Germaine Tillion published several editions of her book, Ravensbrück: an Eyewitness Account of a Women’s Concentration Camp, 1975 and was the official representative for both Ravensbrück Amicale and the Association des Deportées et Internées de la Résistance at the Hamburg Ravensbrück trials. She also attended the Rastatt trials of war criminals.

The Polish lapins of Ravensbrück were forgotten behind the Soviet Iron Curtain
After they were liberated, the surviving Polish lapins returned to Poland, which was under Soviet control where they were largely forgotten behind the Iron Curtain. Furthermore, the East German regime “monopolized and instrumentalized the history of the camp;” they selected “proletarian” heroines while excluding religious anti-Nazi groups and Western non-communist resistance groups. The East German bureaucrats attempted to set in stone the legitimacy of the East German state. So geopolitics conspired,   and the lapins of korilikiwere left out of the West German compensation agreements for Nazi victims.
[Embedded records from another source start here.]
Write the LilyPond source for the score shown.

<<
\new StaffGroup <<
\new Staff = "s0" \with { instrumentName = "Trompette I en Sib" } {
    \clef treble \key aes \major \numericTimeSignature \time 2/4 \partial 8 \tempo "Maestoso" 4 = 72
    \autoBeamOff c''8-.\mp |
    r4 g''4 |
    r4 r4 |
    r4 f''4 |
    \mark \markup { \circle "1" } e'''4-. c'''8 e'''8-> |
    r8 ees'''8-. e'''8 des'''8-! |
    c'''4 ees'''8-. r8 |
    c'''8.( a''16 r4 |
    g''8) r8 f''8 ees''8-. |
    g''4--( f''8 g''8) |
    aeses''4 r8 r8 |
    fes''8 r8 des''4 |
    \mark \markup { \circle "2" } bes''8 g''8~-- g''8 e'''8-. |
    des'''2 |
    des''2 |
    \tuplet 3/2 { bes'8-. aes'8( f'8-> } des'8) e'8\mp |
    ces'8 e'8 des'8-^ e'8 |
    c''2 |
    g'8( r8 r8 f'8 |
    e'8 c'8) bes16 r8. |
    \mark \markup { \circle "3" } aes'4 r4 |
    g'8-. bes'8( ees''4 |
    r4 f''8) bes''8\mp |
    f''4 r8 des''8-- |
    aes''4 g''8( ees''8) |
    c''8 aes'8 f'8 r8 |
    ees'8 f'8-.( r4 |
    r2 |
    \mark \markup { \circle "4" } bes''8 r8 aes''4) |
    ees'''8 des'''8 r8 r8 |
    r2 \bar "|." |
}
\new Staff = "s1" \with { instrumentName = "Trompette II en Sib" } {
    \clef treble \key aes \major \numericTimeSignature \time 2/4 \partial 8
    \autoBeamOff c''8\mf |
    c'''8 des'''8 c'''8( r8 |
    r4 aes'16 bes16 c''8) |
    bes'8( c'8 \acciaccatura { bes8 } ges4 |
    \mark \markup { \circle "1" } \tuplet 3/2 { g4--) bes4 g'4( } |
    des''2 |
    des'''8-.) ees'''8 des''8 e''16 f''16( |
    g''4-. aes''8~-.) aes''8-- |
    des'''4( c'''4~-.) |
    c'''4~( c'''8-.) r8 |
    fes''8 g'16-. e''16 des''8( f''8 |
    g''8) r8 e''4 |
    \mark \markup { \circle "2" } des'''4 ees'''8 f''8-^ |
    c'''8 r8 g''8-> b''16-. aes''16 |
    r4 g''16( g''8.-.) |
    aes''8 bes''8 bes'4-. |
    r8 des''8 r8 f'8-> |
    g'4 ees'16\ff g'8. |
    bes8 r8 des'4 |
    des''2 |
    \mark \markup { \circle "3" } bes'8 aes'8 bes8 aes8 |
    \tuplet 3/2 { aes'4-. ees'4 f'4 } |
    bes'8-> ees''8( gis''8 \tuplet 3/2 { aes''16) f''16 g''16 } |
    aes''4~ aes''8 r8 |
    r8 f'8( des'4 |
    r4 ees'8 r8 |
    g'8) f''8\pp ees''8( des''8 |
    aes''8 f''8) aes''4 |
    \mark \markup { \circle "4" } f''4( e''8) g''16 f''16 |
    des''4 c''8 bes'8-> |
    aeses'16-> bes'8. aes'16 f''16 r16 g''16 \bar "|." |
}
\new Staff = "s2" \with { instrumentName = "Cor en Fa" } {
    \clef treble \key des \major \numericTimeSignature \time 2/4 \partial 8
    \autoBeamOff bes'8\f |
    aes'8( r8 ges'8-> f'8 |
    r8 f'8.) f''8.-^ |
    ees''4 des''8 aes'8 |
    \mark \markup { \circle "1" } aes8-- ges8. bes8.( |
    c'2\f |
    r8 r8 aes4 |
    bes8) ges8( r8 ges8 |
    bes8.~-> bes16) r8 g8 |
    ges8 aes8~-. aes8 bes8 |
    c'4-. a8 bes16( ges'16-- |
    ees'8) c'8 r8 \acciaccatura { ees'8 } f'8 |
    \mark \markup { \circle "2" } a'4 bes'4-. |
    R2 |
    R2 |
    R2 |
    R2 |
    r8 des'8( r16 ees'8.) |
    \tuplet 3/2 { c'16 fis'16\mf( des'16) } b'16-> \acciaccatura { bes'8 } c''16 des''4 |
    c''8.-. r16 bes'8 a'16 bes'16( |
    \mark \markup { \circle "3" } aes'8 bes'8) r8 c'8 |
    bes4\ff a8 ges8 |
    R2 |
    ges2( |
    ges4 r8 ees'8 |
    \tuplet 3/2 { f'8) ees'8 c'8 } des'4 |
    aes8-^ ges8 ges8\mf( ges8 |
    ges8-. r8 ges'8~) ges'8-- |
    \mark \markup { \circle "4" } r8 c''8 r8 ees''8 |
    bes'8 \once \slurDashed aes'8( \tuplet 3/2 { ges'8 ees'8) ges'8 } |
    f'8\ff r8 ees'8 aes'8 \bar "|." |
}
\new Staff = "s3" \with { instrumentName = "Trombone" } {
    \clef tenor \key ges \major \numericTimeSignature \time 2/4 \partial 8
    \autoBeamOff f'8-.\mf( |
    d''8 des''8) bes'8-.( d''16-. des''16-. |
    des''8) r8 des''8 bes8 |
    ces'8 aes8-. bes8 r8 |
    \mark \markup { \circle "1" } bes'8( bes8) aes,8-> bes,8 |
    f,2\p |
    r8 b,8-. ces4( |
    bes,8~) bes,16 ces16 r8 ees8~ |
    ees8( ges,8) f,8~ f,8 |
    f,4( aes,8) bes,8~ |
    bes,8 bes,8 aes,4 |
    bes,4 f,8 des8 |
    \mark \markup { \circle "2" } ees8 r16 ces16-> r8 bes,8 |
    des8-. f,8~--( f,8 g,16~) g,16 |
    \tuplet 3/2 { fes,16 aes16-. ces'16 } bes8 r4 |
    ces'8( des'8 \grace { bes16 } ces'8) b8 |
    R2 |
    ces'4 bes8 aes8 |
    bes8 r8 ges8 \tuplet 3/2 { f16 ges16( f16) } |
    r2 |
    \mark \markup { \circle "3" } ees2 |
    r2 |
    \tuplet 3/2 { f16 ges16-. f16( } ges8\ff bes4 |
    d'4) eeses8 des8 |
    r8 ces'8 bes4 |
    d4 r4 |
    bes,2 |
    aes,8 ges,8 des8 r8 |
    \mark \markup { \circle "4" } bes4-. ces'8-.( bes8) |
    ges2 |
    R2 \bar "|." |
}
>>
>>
In 1958, under the philanthropic auspices of the Ravensbrück Lapins Project, thirty-five of the sixty-three surviving Polish victims of depraved experiments were brought to the U.S.  for medical and rehabilitative treatment. Norman Cousins, then editor in chief of the widely read,  Saturday Review, publicized their plight, emphasizing that the fate of Polish women who were subjected to criminal experiments at Ravensbrück “is not a glimpse into the bowels of an imaginary hell but part of our age and part of our world.”

"Króliki" "lapins" "rabbits" of Ravensbrück
“Króliki” “lapins” “rabbits” of Ravensbrück 1958

A website created by Jarek Gajewski: Ravensbrück 74 Cases of Medical Experiments Conducted on Polish Political Prisoners is maintained at the University of Toronto.

Four Polish lapin Survivors of Ravensbrück testified at the Doctors’ Trial in Nuremberg. They are archived at: Nuremberg Trials Project at Harvard Law School Library which includes the List of Nazi doctors responsible for the experimental atrocities. (Read Ravensbruck Testimony Excerpts)

Sarah Helm who interviewed many Ravensbrück survivors relates the following:

“Wanda Wojtasik- Poltawska, one of the youngest Polish Kaninchen, told me that one of the SS doctors, Fritz Fischer, had recently contacted her asking for her forgiveness. “I told him there was nothing I could forgive him for. He would have to seek forgiveness from God.”